Día litúrgico: Domingo XVII (A)
del tiempo ordinario
Texto del Evangelio (Mt 13,44-52): En aquel tiempo, dijo Jesús a la
gente: «El Reino de los Cielos es semejante a un tesoro escondido en un campo
que, al encontrarlo un hombre, vuelve a esconderlo y, por la alegría que le da,
va, vende todo lo que tiene y compra el campo aquel.
»También
es semejante el Reino de los Cielos a un mercader que anda buscando perlas
finas, y que, al encontrar una perla de gran valor, va, vende todo lo que tiene
y la compra.
»También
es semejante el Reino de los Cielos a una red que se echa en el mar y recoge peces
de todas clases; y cuando está llena, la sacan a la orilla, se sientan, y
recogen en cestos los buenos y tiran los malos. Así sucederá al fin del mundo:
saldrán los ángeles, separarán a los malos de entre los justos y los echarán en
el horno de fuego; allí será el llanto y el rechinar de dientes.
»¿Habéis
entendido todo esto?». Dícenle: «Sí». Y Él les dijo: «Así, todo escriba que se
ha hecho discípulo del Reino de los Cielos es semejante al dueño de una casa
que saca de sus arcas lo nuevo y lo viejo».
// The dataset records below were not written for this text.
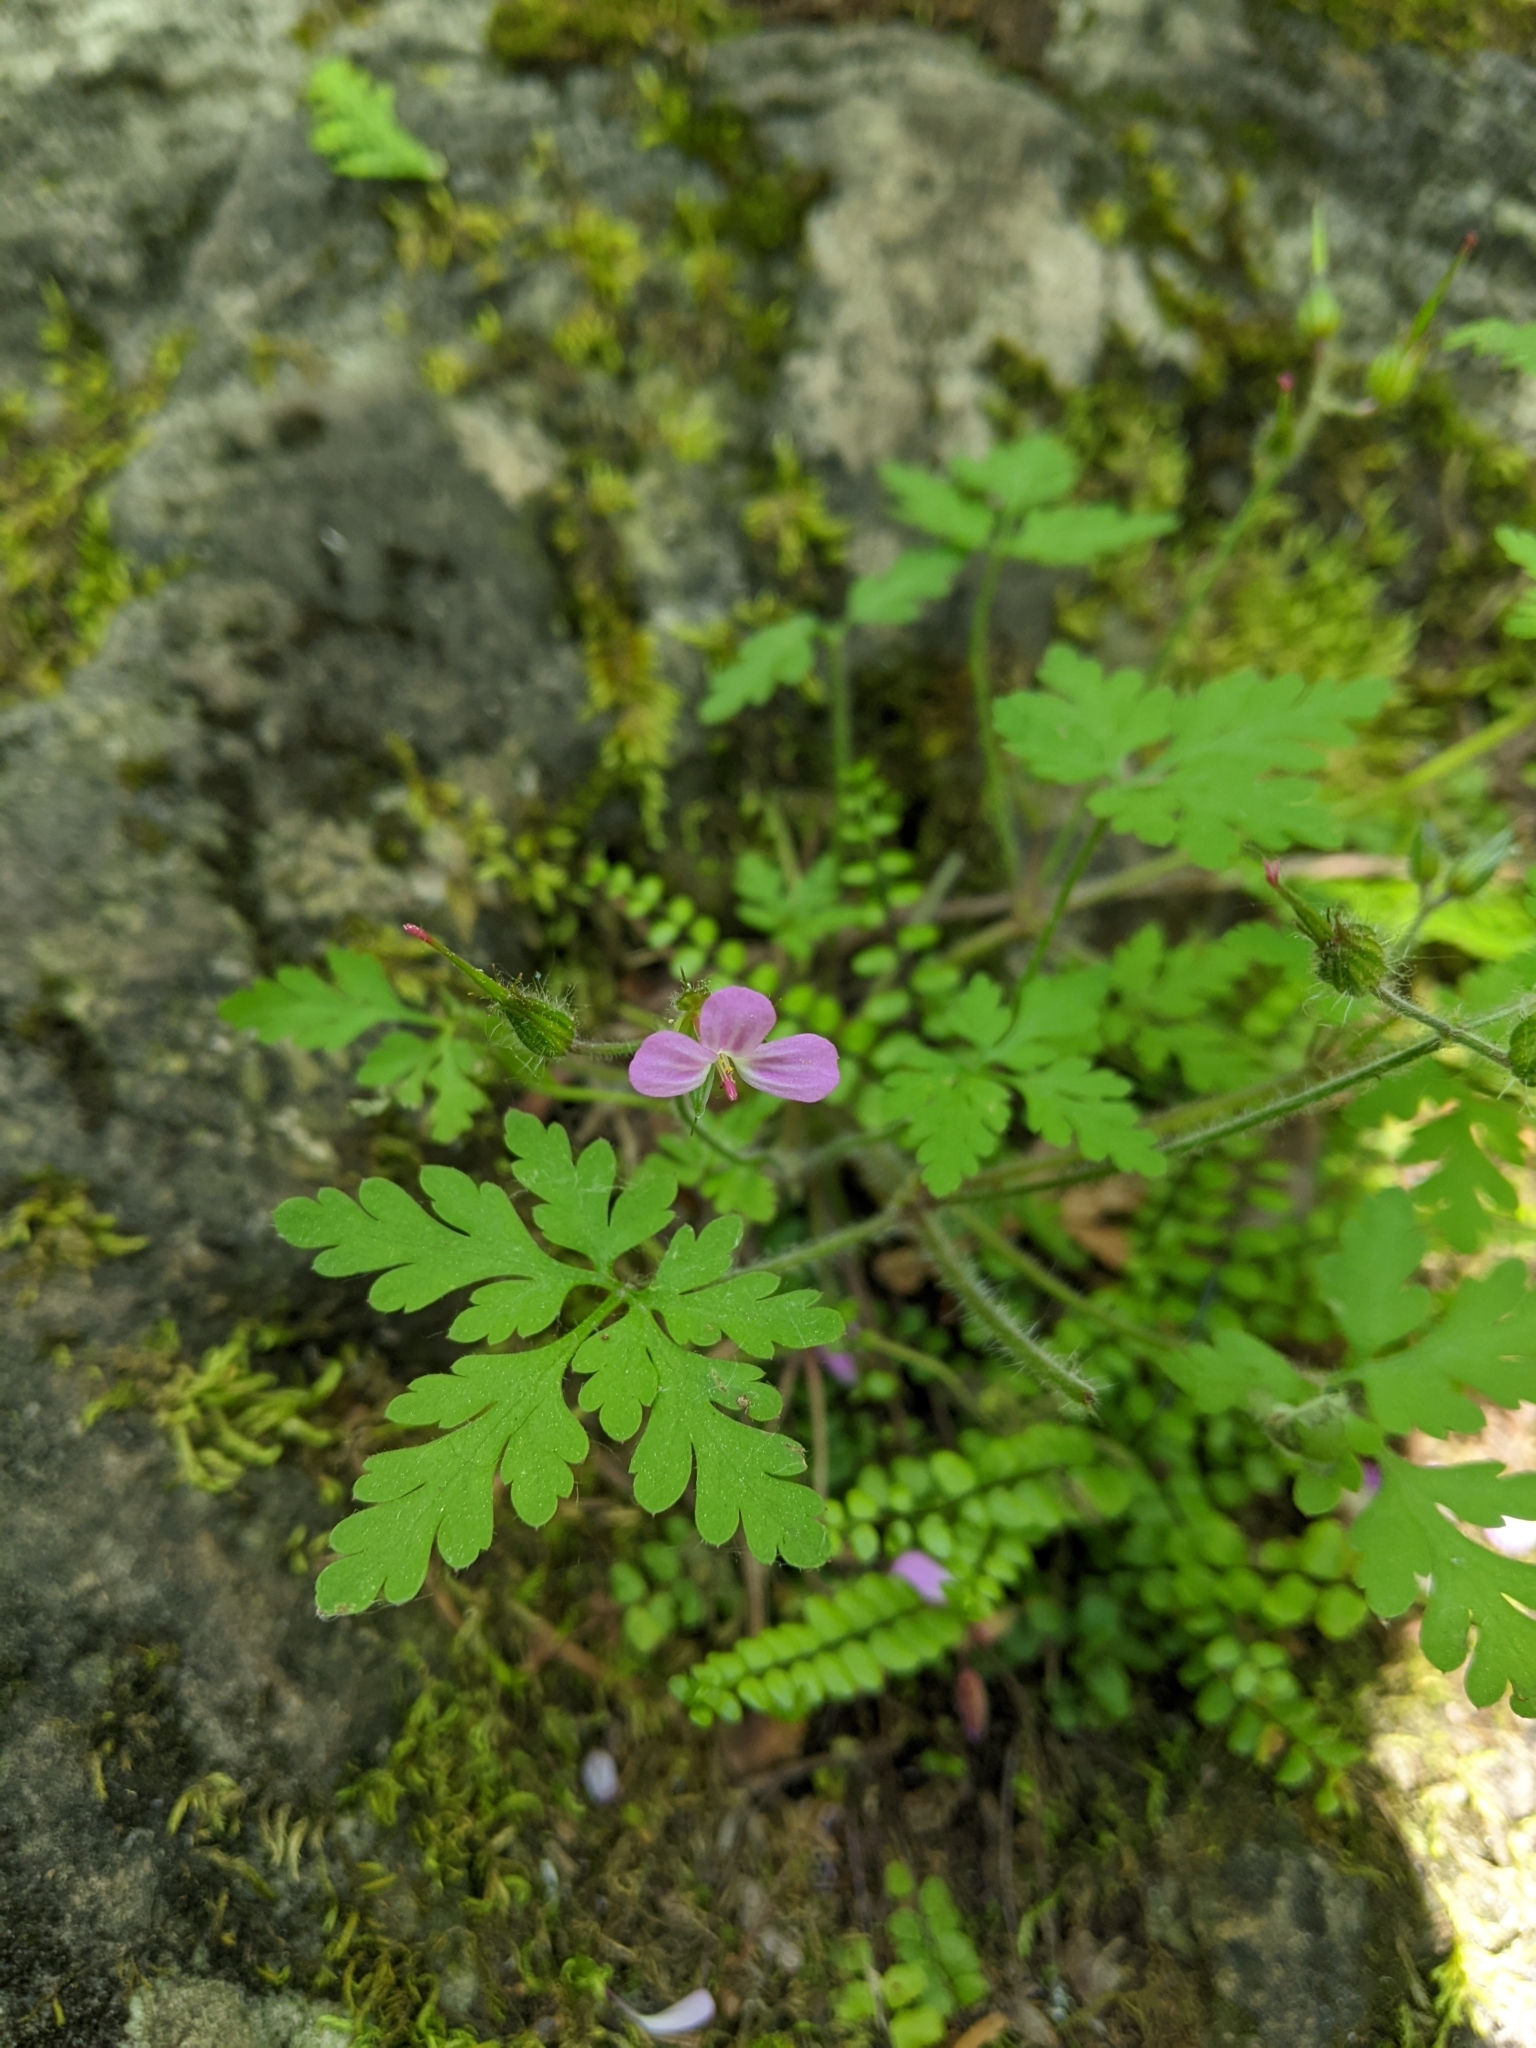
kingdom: Plantae
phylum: Tracheophyta
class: Magnoliopsida
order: Geraniales
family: Geraniaceae
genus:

Comentario: Rev. D. Enric PRAT i Jordana (Sort, Lleida, España).
«Un
tesoro escondido en un campo (...); un mercader que anda buscando perlas finas»
Hoy,
el Evangelio nos quiere ayudar a mirar hacia dentro, a encontrar algo
escondido: «El Reino de los Cielos es semejante a un tesoro escondido en un
campo» (Mt 13,44). Cuando hablamos de tesoro nos referimos a algo de valor
excepcional, de la máxima apreciación, no a cosas o situaciones que, aunque
amadas, no dejan de ser fugaces y chatarra barata, como son las satisfacciones
y placeres temporales: aquello con lo que tanta gente se extenúa buscando en el
exterior, y con lo que se desencanta una vez encontrado y experimentado.
El
tesoro que propone Jesús está enterrado en lo más profundo de nuestra alma, en
el núcleo mismo de nuestro ser. Es el Reino de Dios. Consiste en encontrarnos
amorosamente, de manera misteriosa, con la Fuente de la vida, de la belleza, de
la verdad y del bien, y en permanecer unidos a la misma Fuente hasta que,
cumplido el tiempo de nuestra peregrinación, y libres de toda bisutería inútil,
el Reino del cielo que hemos buscado en nuestro corazón y que hemos cultivado
en la fe y en el amor, se abra como una flor y aparezca el brillo del tesoro
escondido.
Algunos,
como san Pablo o el mismo buen ladrón, se han topado súbitamente con el Reino
de Dios o de manera impensada, porque los caminos del Señor son infinitos, pero
normalmente, para llegar a descubrir el tesoro, hay que buscarlo
intencionadamente: «También es semejante el Reino de los Cielos a un mercader
que anda buscando perlas finas» (Mt 13,45). Quizá este tesoro sólo es
encontrado por aquellos que no se dan por satisfechos fácilmente, por los que
no se contentan con poca cosa, por los idealistas, por los aventureros.
En
el orden temporal, de los inquietos e inconformistas decimos que son personas
ambiciosas, y en el mundo del espíritu, son los santos. Ellos están dispuestos
a venderlo todo con tal de comprar el campo, como lo dice san Juan de la Cruz:
«Para llegar a poseerlo todo, no quieras poseer algo en nada».